Suicide remains a leading cause of potential life lost around the world, amid concerns that suicide rates may be increasing during the ongoing COVID-19 pandemic. Mobile health interventions provide an excellent opportunity to provide “low-cost, 24/7 support” for individuals at high risk of suicide, especially those with previous suicide attempts or suicidal thoughts.

Ecological momentary interventions are a particularly promising approach, with the potential to deliver as-needed help in the moment for patients experiencing suicidal thoughts and behaviors. “For instance, EMIs may allow patients to adopt coping strategies when they experience a breakdown, or to interact with the environment in different ways, such as by contacting professionals or family members during a crisis,” Dr. Baca-García and coauthors write. Although EMIs have been used in other psychiatric conditions, less is known about their potential use for suicide prevention.

Dr.

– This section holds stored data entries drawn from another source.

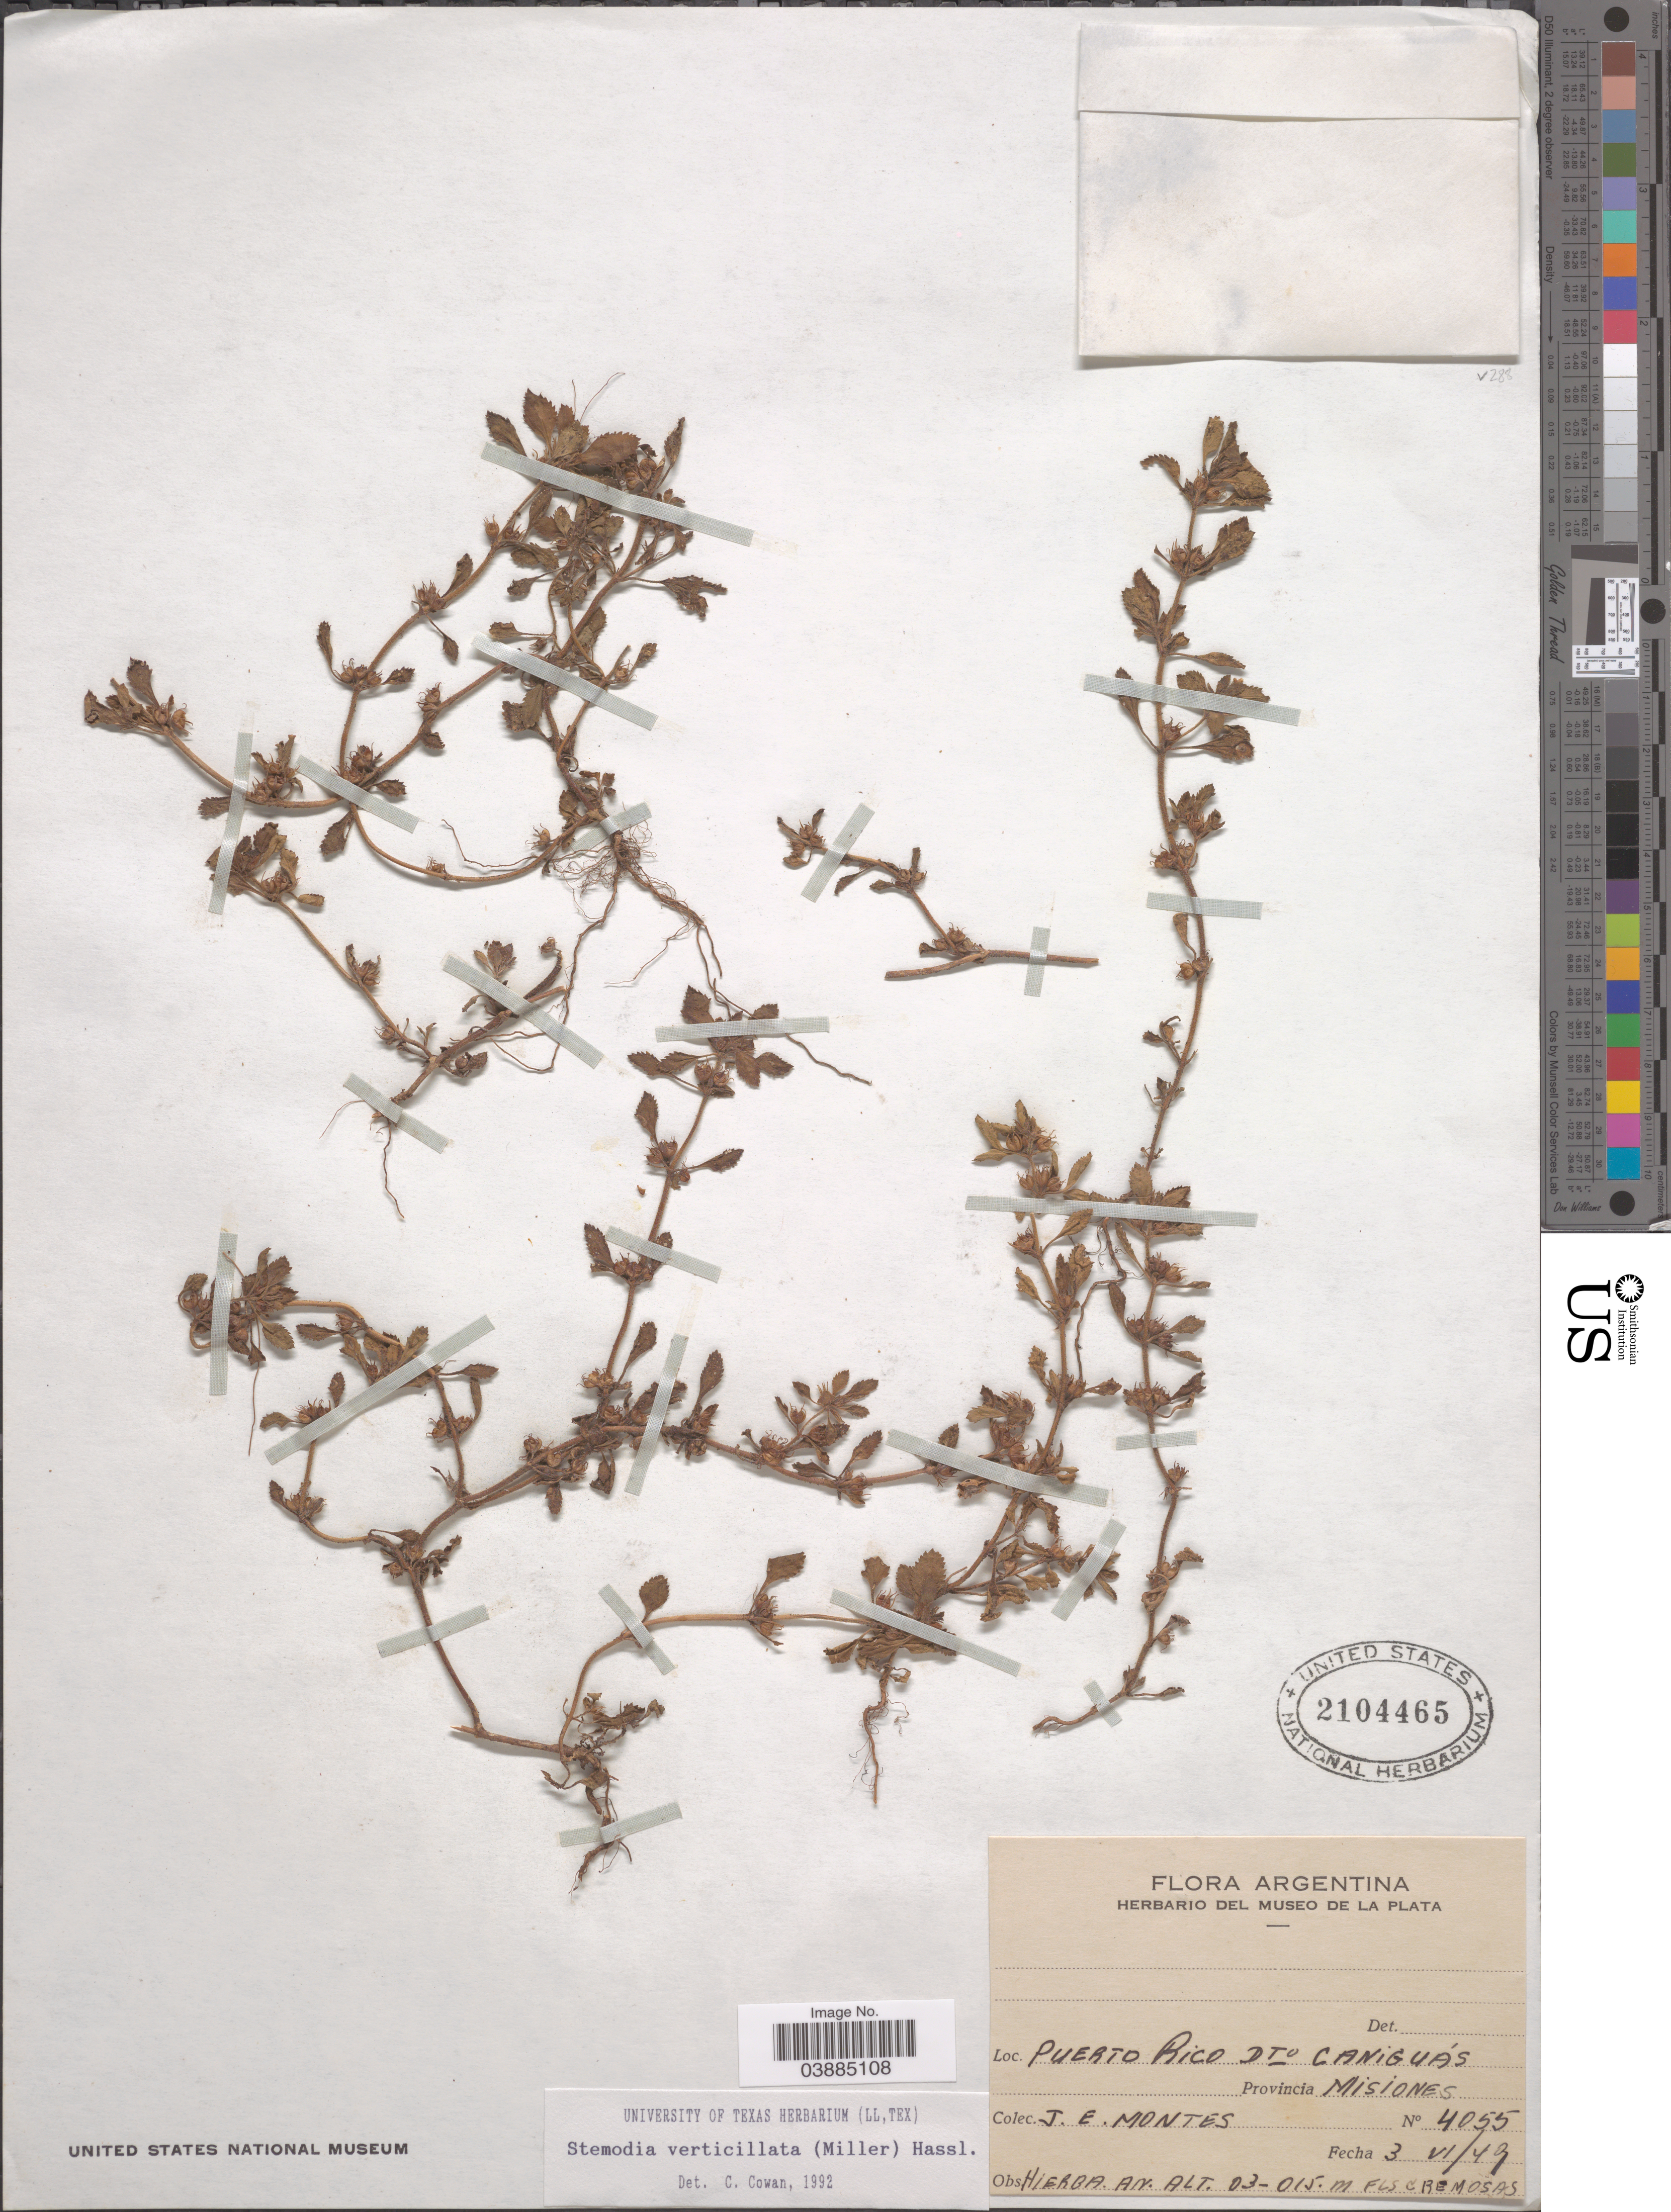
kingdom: Plantae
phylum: Tracheophyta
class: Magnoliopsida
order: Lamiales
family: Plantaginaceae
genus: Stemodia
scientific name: Stemodia verticillata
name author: (Mill.) Hassl.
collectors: J. E. Montes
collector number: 4055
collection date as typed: Transcribed d/m/y: 3/6/49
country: Argentina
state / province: Misiones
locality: Puerto Rico Dto. Caniguás.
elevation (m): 3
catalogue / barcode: US 2104465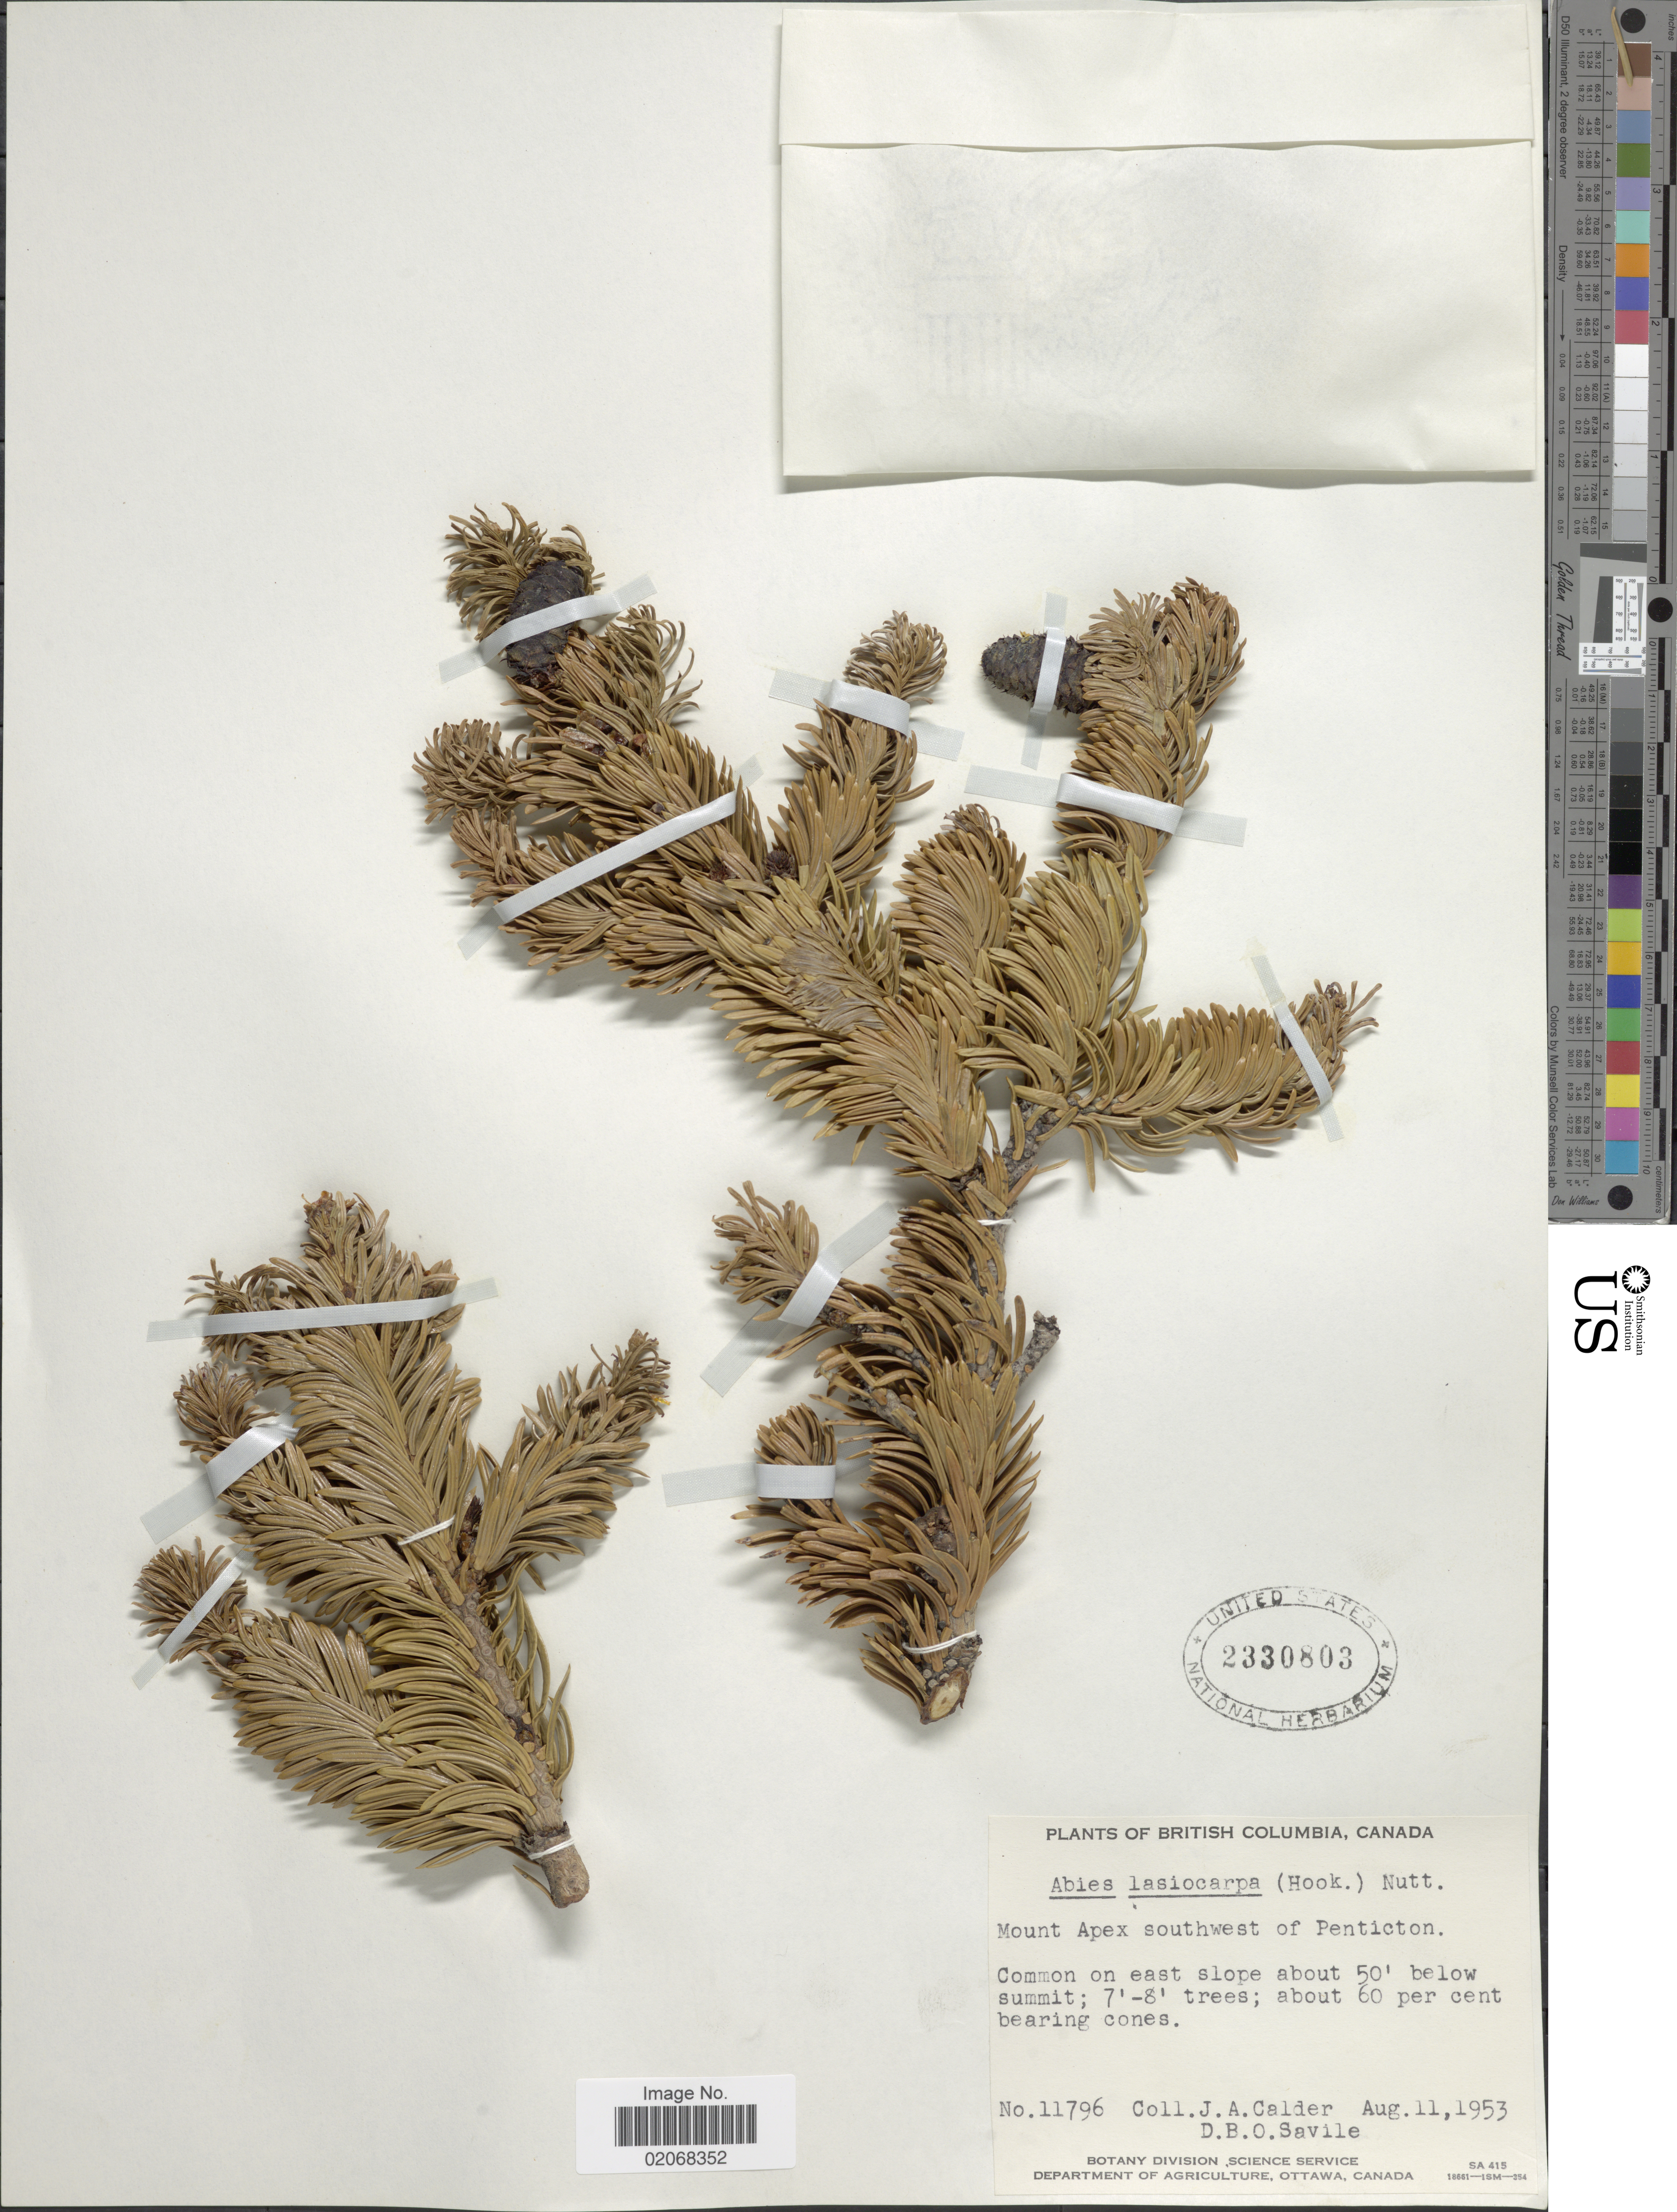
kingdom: Plantae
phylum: Tracheophyta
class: Pinopsida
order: Pinales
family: Pinaceae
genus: Abies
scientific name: Abies lasiocarpa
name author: (Hook.) Nutt.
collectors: J. A. Calder & D. Savile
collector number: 11796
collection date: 1953-08-11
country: Canada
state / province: British Columbia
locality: Mount Apex southwest of Penticton, Common on east slope about 50' below summit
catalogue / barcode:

Baca-García and colleagues identified 27 studies of 19 different EMI interventions designed for suicide prevention. At the time of the review, 10 of the 19 interventions had at least one study evaluating effectiveness. The researchers evaluated the characteristics of the EMI interventions and the evidence for their effectiveness in suicide prevention. Eight studies, evaluating seven interventions, targeted adolescents at risk of suicide.

Safety planning was the most common component of EMI interventions. “A safety plan consists of designing a series of strategies with the support of a clinician aimed at providing support at the time of a suicidal crisis,” the researchers explain. Some apps including safety plans took advantage of digital media—for example, showing pictures of loved ones, videos with relaxation techniques, or maps showing the quickest route to emergency help.

Some EMI interventions incorporated different types of approaches, such as cognitive-behavioral therapy, which teaches strategies to alleviate dysfunctional thinking or behavior; or dialectical behavior therapy, targeting healthy approaches to managing stress, emotions, and relationships.

Of the 10 EMI interventions with effectiveness studies, five had evidence of decreased suicidal thoughts and behaviors. “These mixed results suggest that there is still a long way to go before [EMI interventions] can be routinely implemented in clinical practice,” Dr. Baca-García and colleagues write. Interventions based on cognitive or dialectical behavior therapy were more likely to reduce suicidal thoughts—although many of these tools also included elements of safety planning.

The studies reported high interest and good retention rates among participating patients. Adolescents and young adults may benefit most from new technologies in mental health: They are comfortable in using digital technologies and are the age group most affected by suicidal thoughts and behaviors.